Отрывок текста:
ФОТО: GLOBALLOOKPRESS. КОЛЛАЖ: ЦАРЬГРАД

Мы завершаем публикацию «Азбуки традиционных ценностей», 15 бесед Константина Малофеева, Александра Дугина и протоиерея Андрея Ткачёва, детально проанализировавших Основы государственной политики по сохранению и укреплению традиционных духовно-нравственных ценностей. Последняя часть посвящена ценности, которая в президентском Указе №809 сформулирована как «коллективизм, взаимопомощь и взаимоуважение».

Константин Малофеев: Заключительная часть «Азбуки традиционных ценностей» посвящена букве «К» – коллективизму, взаимопомощи и взаимоуважению.

Протоиерей Андрей Ткачёв: Символ веры в своей концовке подходит к формулировке догмата о Церкви, где она именуется «единой, святой, кафолической (в русском переводе – «соборной») и апостольской». Точно так же и мы в конце нашей беседы приходим к разговору о коллективизме. Коллективизм спасает от одиночества. Одиночество в смысле гордого индивидуализма в современном западном понимании не даёт исчезнуть, раствориться в коллективе. Но это как две альтернативы, из которых обе плохи. Коллективизм в своих крайних проявлениях страшен. В нём действительно можно утонуть. А индивидуализм – это просто ракОн сейчас показывает нам всю свою деструктивную силу.

Но есть термин, который мало кому известен – это «соборность», или «кафоличность». Он предполагает полное сохранение личностных особенностей и нерастворимость личностей, составляющих соборное тело. При этом имеет в виду образ единения в органичное целое. Согласно догмату Эфесского Собора, обе природы во Христе не сливаются и не разделяются. А значит, вся христианская догматика может быть приложена к социальной сфере.

Например, один из современных западных православных архиереев, митрополит Каллист (Уэр) говорил, что наш догмат о социальном устройстве – это догмат о Святой Троице. Она едина и нераздельна. Следовательно, люди в обществе, как лица в Святой Троице, не сливаются. Отец никогда не будет Сыном, и Сын никогда не будет Духом. Они не теряют своих индивидуальных свойств, но и не разделяются. Троица едина, нераздельна, единосущна.

Вот это свойство кафоличности в Церкви, где люди составляют единое тело, где ты – брат мой, а я – брат твой, но при этом Пётр остается Петром, а Павел остаётся Павлом. Они не меняются местами, не теряют своих личностей, но и не разделяются благодаря любви, которой связаны. Это и есть кафоличность. И этого нет в коллективизме. Ибо коллективизм – это механическая холодная внешняя категория. Он не учитывает внутреннего богатства человеческой природы. Он просто квадратно-гнездовым методом соединяет те или иные массы людей под общую цель, общую задачу. Это и есть коллективизм.

Задание 1:
Перепишите из отрывка о коллективизме всё, от «Мы завершаем публикацию» и до «взаимопомощи и взаимоуважению.», слово в слово.
Задание 2:
Продолжите отрывок о коллективизме, начав сразу после его последнего предложения.
Следующий дальше список для работы не нужен.

Имеющиеся данные:
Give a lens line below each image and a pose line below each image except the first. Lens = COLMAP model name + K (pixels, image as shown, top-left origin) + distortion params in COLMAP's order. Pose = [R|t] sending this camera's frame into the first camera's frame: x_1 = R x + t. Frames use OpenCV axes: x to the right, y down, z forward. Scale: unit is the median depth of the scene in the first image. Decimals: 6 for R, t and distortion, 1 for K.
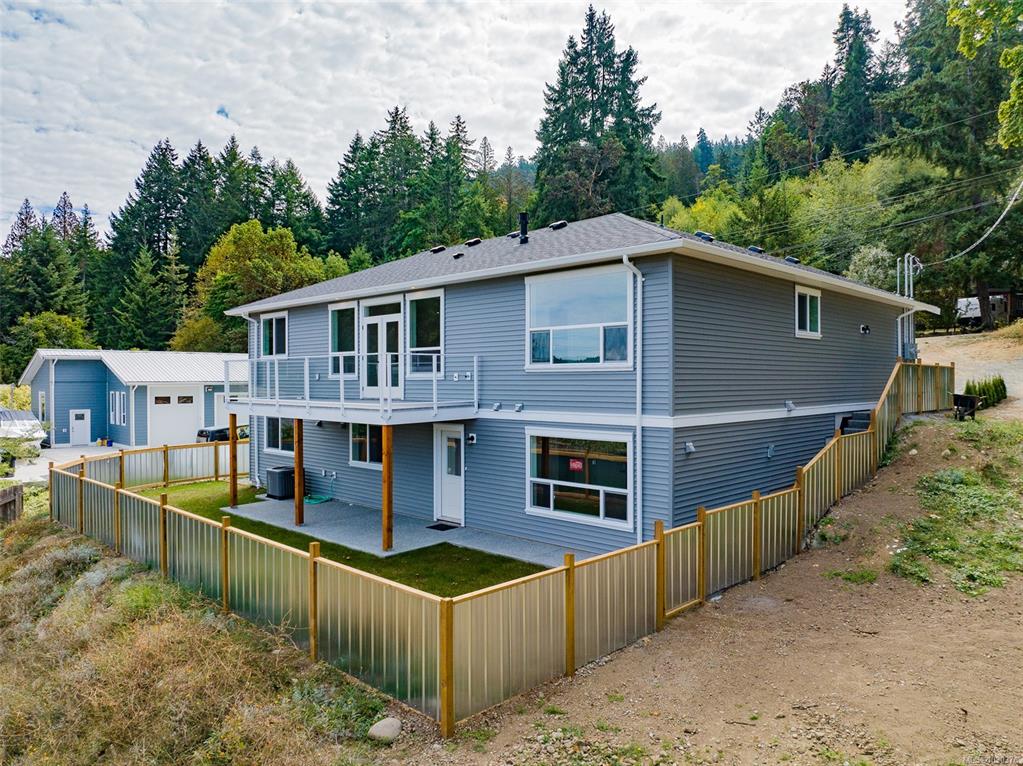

Ответ 1:
Мы завершаем публикацию «Азбуки традиционных ценностей», 15 бесед Константина Малофеева, Александра Дугина и протоиерея Андрея Ткачёва, детально проанализировавших Основы государственной политики по сохранению и укреплению традиционных духовно-нравственных ценностей. Последняя часть посвящена ценности, которая в президентском Указе №809 сформулирована как «коллективизм, взаимопомощь и взаимоуважение».

Константин Малофеев: Заключительная часть «Азбуки традиционных ценностей» посвящена букве «К» – коллективизму, взаимопомощи и взаимоуважению.

Ответ 2:
К.М.: То есть вы полагаете, что коллективизм, в смысле русских традиционных духовных ценностей – это именно соборность?

А.Т.: Да, традиционный русский коллективизм – это соборность. Она вытекает из церковного миропонимания. Она также дополняется органическим братством ради выживания и достижения общих целей. Когда люди живут миром, они миром решают свои проблемы. Но никто не будет сомневаться, что Степан – это не Семён, а Семён – не Иван. Каждый живёт своим двором, но общие проблемы решают всем миром. И не чувствуют себя свободными от мира, но чувствуют себя включённым в одно целое. Это больше похоже на соборность, чем на коллективизм.

Коллективизм – это некое единство войска, в котором все в одинаковых шинелях. И только при перекличке можно услышать разные фамилии. А так, глянешь на них – все одинаковые. Соборность же предполагает пестроту и разнообразие. То есть не солдатский строй, а цветущий луг. Где каждый цветок цветёт по-своему, но они все составляют одну экосистему. «Без меня народ неполный», – говорил Андрей Платонов. То есть сорви на лугу василёк или ромашку, и ты обеднишь картину. Нужен каждый на своём месте. Они хороши, когда все вместе.

Александр Дугин: Но, с точки зрения языка, соборность и коллективизм – это одно и то же. Это – глагол to collect («собирать»). Поэтому, мне кажется, на такие побочные, второстепенные смыслы наших традиционных ценностей не надо обращать внимание. Просто коллективизм – это соборность.

АЛЕКСАНДР ДУГИН, ПРОТОИЕРЕЙ АНДРЕЙ ТКАЧЁВ И КОНСТАНТИН МАЛОФЕЕВ. ФОТО: ЦАРЬГРАД

А.Т.: Можно и так.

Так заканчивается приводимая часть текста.